NCDOT should also acquire land across Crabtree Creek and along the Neuse River across from the park and along both sides of the river south of the park. This land is needed to protect views from "the point" and to facilitate connections to existing City parks to the south. NCDOT should acquire and transfer to the City of Raleigh land along the east bank of the Neuse River, from and including Mingo Creek to the tributary stream just south of the rapids north of Poole Road. Also to be included are lands along Crabtree Creek south of the park and continuing south along the river to complete the connection with City owned property and the existing Poole Road Canoe Access Park. NCDOT should construct as an incidental feature of the US-64 Bypass project, a bridge for pedestrian and light vehicular access. This bridge should span Crabtree Creek near the southernmost point of Anderson Point Park (as shown on the Master Plan) to connect the main park and the mitigation lands along the western shore of the Neuse.

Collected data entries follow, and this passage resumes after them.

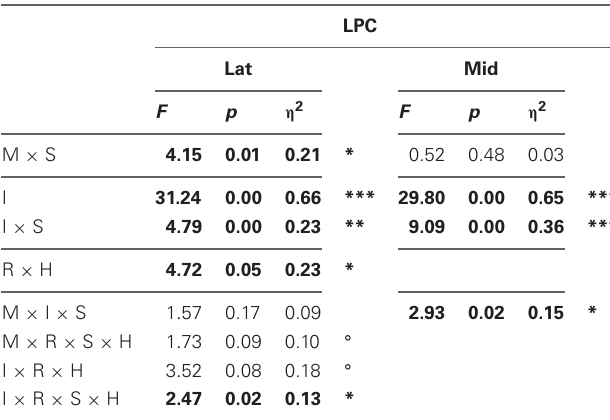
Table 3 | Results of the omnibus lateral (Lat) and midline (Mid) ANOVAs for the LPC (probe vs. irrelevants,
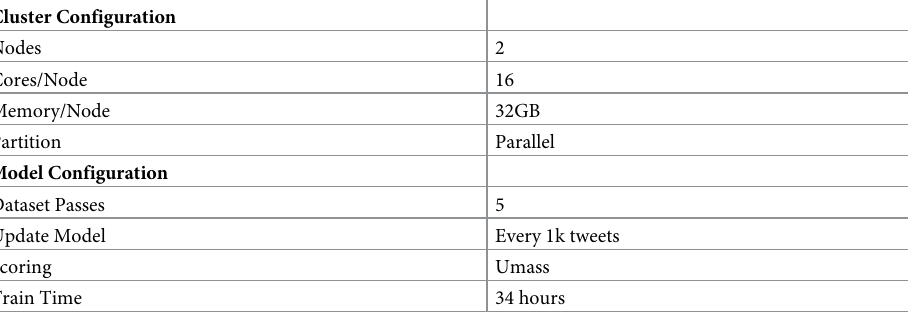
Table 3. Cluster & model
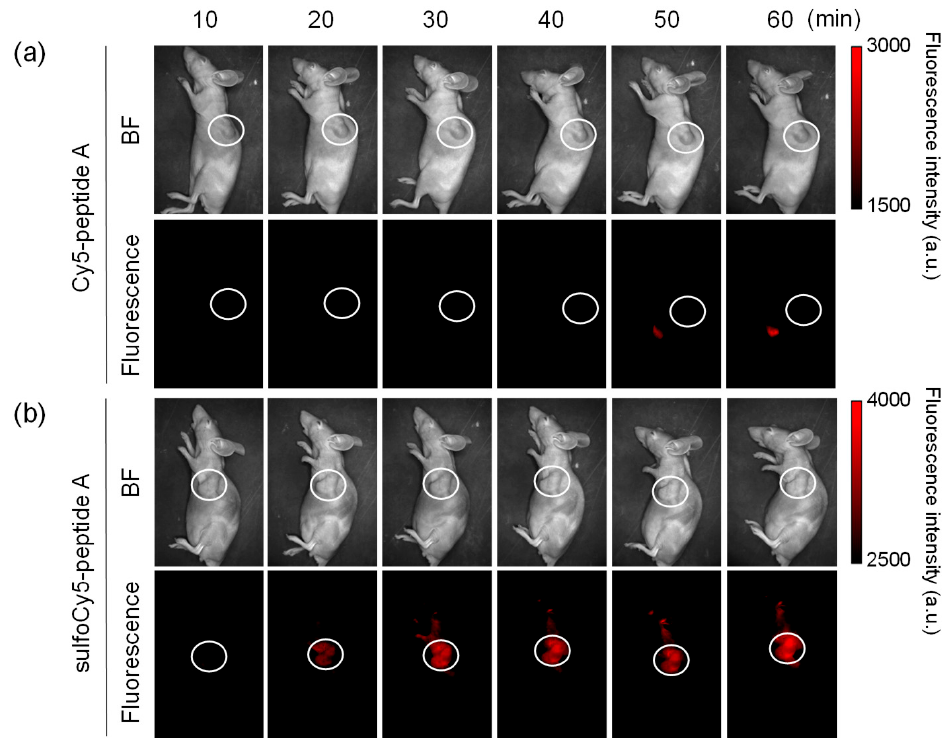
Figure 5. In vivo fluorescence imaging of tumor-bearing mice injected with dye-peptide A. The tumor-bearing mice were intravenously given 0.1 mL of ( a ) 100 µ M Cy5-peptide A and ( b ) 100 µ M sulfoCy5-peptide A. Ten minutes after the injection, the images were taken from a side view. The tumor is indicated by white circles. The in vivo experiment was performed three times.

The highway bridge crossing over the Neuse should include a pedestrian walkway as well as adequate space for 12 foot wide trails under the bridge on both sides of the river connecting to the greenway trail north and south of the highway. In addition, connecting pedestrian ramps should be provided between the bridge crossing and the greenway trails at each end.

(Mitigating Land Plan)

Proposed Park Addition Northwest of Railroad

The plan includes a recommendation to purchase the property in the northwest corner above the US-64 bypass. This property could serve as a neighborhood recreation area and link the park to residential developments to the north. Facilities suggested for this additional property include two athletic fields, a children's playground, restroom facilities and a 110 space parking area. A caretaker's residence and park maintenance facility are also suggested for this area.